TASK: Copy each record exactly and skip its pictures.
[[ RECORDS SUPPLIED, beginning ]]
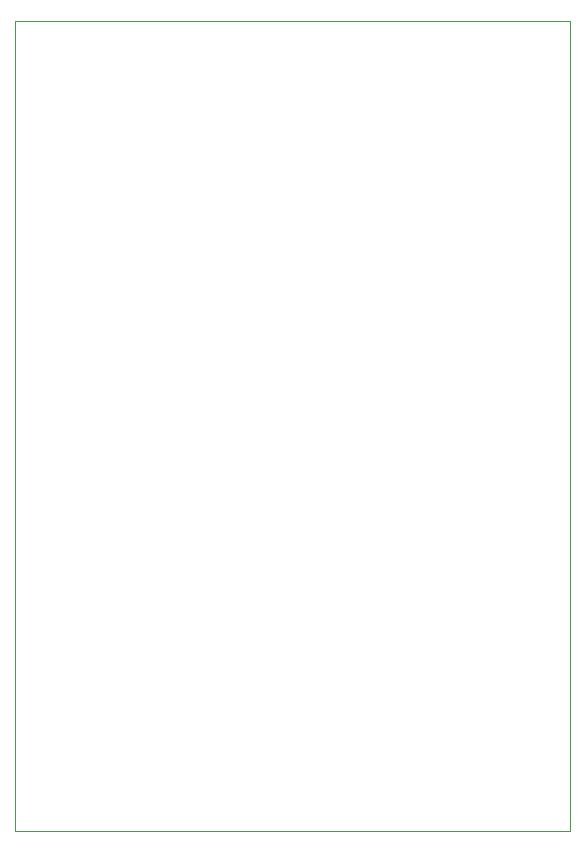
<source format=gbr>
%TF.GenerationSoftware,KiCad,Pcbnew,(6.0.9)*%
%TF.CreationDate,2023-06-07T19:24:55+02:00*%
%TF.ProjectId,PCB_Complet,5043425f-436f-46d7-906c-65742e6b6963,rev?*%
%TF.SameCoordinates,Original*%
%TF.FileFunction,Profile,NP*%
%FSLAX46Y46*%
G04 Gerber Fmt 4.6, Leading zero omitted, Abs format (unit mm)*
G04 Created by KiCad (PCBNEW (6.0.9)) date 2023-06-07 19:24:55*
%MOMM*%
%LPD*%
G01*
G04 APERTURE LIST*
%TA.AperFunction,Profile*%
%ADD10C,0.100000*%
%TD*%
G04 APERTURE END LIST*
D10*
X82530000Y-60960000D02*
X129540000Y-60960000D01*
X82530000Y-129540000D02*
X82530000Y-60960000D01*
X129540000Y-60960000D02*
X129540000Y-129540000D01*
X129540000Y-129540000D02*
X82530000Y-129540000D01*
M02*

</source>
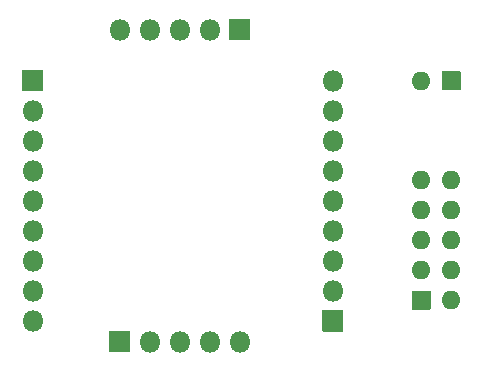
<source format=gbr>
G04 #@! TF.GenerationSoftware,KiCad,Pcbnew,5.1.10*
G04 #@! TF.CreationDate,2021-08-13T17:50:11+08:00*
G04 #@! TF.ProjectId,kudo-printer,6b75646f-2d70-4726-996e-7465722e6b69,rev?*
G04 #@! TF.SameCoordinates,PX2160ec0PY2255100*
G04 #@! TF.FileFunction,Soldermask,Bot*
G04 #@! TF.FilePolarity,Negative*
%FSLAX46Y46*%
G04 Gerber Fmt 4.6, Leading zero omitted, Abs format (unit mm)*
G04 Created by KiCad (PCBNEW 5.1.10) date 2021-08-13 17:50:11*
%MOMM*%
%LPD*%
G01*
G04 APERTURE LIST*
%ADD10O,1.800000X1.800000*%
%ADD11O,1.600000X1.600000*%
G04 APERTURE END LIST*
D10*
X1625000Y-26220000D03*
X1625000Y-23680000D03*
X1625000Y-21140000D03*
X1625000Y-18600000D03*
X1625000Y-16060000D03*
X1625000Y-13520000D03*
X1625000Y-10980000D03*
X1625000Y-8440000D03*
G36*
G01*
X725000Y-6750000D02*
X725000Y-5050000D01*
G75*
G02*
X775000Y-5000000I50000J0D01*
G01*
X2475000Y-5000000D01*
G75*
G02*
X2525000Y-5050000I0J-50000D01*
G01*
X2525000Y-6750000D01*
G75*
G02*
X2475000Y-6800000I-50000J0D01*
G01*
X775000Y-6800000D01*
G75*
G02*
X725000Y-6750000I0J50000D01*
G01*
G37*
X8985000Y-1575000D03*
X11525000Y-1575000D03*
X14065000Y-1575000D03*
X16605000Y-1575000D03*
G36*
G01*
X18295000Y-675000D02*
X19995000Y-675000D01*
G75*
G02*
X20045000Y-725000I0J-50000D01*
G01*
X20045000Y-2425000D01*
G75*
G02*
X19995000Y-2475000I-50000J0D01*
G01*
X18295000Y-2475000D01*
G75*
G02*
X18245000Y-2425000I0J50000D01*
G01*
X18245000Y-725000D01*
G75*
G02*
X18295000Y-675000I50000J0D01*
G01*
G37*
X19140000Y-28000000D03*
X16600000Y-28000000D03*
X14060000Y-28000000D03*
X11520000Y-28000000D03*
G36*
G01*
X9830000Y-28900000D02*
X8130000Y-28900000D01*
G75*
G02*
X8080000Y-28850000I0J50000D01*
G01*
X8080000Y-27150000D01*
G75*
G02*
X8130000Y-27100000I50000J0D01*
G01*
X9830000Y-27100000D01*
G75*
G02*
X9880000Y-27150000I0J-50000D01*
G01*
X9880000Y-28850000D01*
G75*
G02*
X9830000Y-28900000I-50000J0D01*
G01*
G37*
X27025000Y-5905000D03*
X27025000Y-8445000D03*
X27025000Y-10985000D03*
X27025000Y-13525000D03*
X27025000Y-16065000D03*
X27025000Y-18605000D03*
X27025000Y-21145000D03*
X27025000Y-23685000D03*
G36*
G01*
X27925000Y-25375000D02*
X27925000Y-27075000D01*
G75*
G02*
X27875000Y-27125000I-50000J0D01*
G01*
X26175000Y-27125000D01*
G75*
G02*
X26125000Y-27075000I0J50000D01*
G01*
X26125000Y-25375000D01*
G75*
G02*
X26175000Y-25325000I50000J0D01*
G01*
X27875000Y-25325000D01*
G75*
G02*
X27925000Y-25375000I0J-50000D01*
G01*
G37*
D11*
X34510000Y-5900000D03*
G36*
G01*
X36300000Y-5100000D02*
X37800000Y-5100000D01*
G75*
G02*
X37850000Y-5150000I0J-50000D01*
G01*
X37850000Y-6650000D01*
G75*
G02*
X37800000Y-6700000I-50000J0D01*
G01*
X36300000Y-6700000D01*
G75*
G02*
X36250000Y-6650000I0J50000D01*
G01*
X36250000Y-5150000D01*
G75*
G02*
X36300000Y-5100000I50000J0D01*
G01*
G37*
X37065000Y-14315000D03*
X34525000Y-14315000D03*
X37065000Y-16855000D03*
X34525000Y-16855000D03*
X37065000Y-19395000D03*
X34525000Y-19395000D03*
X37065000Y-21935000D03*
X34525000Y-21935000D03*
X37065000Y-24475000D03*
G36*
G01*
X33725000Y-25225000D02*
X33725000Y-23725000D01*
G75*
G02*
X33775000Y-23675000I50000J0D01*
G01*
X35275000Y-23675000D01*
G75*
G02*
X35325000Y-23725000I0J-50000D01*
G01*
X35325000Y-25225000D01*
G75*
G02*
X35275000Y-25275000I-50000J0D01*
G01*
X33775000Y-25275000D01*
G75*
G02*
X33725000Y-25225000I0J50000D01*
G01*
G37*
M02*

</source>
[[ RECORDS SUPPLIED, end ]]
ANSWER:
<source format=gbr>
%TF.GenerationSoftware,KiCad,Pcbnew,(6.0.9)*%
%TF.CreationDate,2023-06-07T19:24:55+02:00*%
%TF.ProjectId,PCB_Complet,5043425f-436f-46d7-906c-65742e6b6963,rev?*%
%TF.SameCoordinates,Original*%
%TF.FileFunction,Profile,NP*%
%FSLAX46Y46*%
G04 Gerber Fmt 4.6, Leading zero omitted, Abs format (unit mm)*
G04 Created by KiCad (PCBNEW (6.0.9)) date 2023-06-07 19:24:55*
%MOMM*%
%LPD*%
G01*
G04 APERTURE LIST*
%TA.AperFunction,Profile*%
%ADD10C,0.100000*%
%TD*%
G04 APERTURE END LIST*
D10*
X82530000Y-60960000D02*
X129540000Y-60960000D01*
X82530000Y-129540000D02*
X82530000Y-60960000D01*
X129540000Y-60960000D02*
X129540000Y-129540000D01*
X129540000Y-129540000D02*
X82530000Y-129540000D01*
M02*

</source>
<source format=gbr>
G04 #@! TF.GenerationSoftware,KiCad,Pcbnew,5.1.10*
G04 #@! TF.CreationDate,2021-08-13T17:50:11+08:00*
G04 #@! TF.ProjectId,kudo-printer,6b75646f-2d70-4726-996e-7465722e6b69,rev?*
G04 #@! TF.SameCoordinates,PX2160ec0PY2255100*
G04 #@! TF.FileFunction,Soldermask,Bot*
G04 #@! TF.FilePolarity,Negative*
%FSLAX46Y46*%
G04 Gerber Fmt 4.6, Leading zero omitted, Abs format (unit mm)*
G04 Created by KiCad (PCBNEW 5.1.10) date 2021-08-13 17:50:11*
%MOMM*%
%LPD*%
G01*
G04 APERTURE LIST*
%ADD10O,1.800000X1.800000*%
%ADD11O,1.600000X1.600000*%
G04 APERTURE END LIST*
D10*
X1625000Y-26220000D03*
X1625000Y-23680000D03*
X1625000Y-21140000D03*
X1625000Y-18600000D03*
X1625000Y-16060000D03*
X1625000Y-13520000D03*
X1625000Y-10980000D03*
X1625000Y-8440000D03*
G36*
G01*
X725000Y-6750000D02*
X725000Y-5050000D01*
G75*
G02*
X775000Y-5000000I50000J0D01*
G01*
X2475000Y-5000000D01*
G75*
G02*
X2525000Y-5050000I0J-50000D01*
G01*
X2525000Y-6750000D01*
G75*
G02*
X2475000Y-6800000I-50000J0D01*
G01*
X775000Y-6800000D01*
G75*
G02*
X725000Y-6750000I0J50000D01*
G01*
G37*
X8985000Y-1575000D03*
X11525000Y-1575000D03*
X14065000Y-1575000D03*
X16605000Y-1575000D03*
G36*
G01*
X18295000Y-675000D02*
X19995000Y-675000D01*
G75*
G02*
X20045000Y-725000I0J-50000D01*
G01*
X20045000Y-2425000D01*
G75*
G02*
X19995000Y-2475000I-50000J0D01*
G01*
X18295000Y-2475000D01*
G75*
G02*
X18245000Y-2425000I0J50000D01*
G01*
X18245000Y-725000D01*
G75*
G02*
X18295000Y-675000I50000J0D01*
G01*
G37*
X19140000Y-28000000D03*
X16600000Y-28000000D03*
X14060000Y-28000000D03*
X11520000Y-28000000D03*
G36*
G01*
X9830000Y-28900000D02*
X8130000Y-28900000D01*
G75*
G02*
X8080000Y-28850000I0J50000D01*
G01*
X8080000Y-27150000D01*
G75*
G02*
X8130000Y-27100000I50000J0D01*
G01*
X9830000Y-27100000D01*
G75*
G02*
X9880000Y-27150000I0J-50000D01*
G01*
X9880000Y-28850000D01*
G75*
G02*
X9830000Y-28900000I-50000J0D01*
G01*
G37*
X27025000Y-5905000D03*
X27025000Y-8445000D03*
X27025000Y-10985000D03*
X27025000Y-13525000D03*
X27025000Y-16065000D03*
X27025000Y-18605000D03*
X27025000Y-21145000D03*
X27025000Y-23685000D03*
G36*
G01*
X27925000Y-25375000D02*
X27925000Y-27075000D01*
G75*
G02*
X27875000Y-27125000I-50000J0D01*
G01*
X26175000Y-27125000D01*
G75*
G02*
X26125000Y-27075000I0J50000D01*
G01*
X26125000Y-25375000D01*
G75*
G02*
X26175000Y-25325000I50000J0D01*
G01*
X27875000Y-25325000D01*
G75*
G02*
X27925000Y-25375000I0J-50000D01*
G01*
G37*
D11*
X34510000Y-5900000D03*
G36*
G01*
X36300000Y-5100000D02*
X37800000Y-5100000D01*
G75*
G02*
X37850000Y-5150000I0J-50000D01*
G01*
X37850000Y-6650000D01*
G75*
G02*
X37800000Y-6700000I-50000J0D01*
G01*
X36300000Y-6700000D01*
G75*
G02*
X36250000Y-6650000I0J50000D01*
G01*
X36250000Y-5150000D01*
G75*
G02*
X36300000Y-5100000I50000J0D01*
G01*
G37*
X37065000Y-14315000D03*
X34525000Y-14315000D03*
X37065000Y-16855000D03*
X34525000Y-16855000D03*
X37065000Y-19395000D03*
X34525000Y-19395000D03*
X37065000Y-21935000D03*
X34525000Y-21935000D03*
X37065000Y-24475000D03*
G36*
G01*
X33725000Y-25225000D02*
X33725000Y-23725000D01*
G75*
G02*
X33775000Y-23675000I50000J0D01*
G01*
X35275000Y-23675000D01*
G75*
G02*
X35325000Y-23725000I0J-50000D01*
G01*
X35325000Y-25225000D01*
G75*
G02*
X35275000Y-25275000I-50000J0D01*
G01*
X33775000Y-25275000D01*
G75*
G02*
X33725000Y-25225000I0J50000D01*
G01*
G37*
M02*

</source>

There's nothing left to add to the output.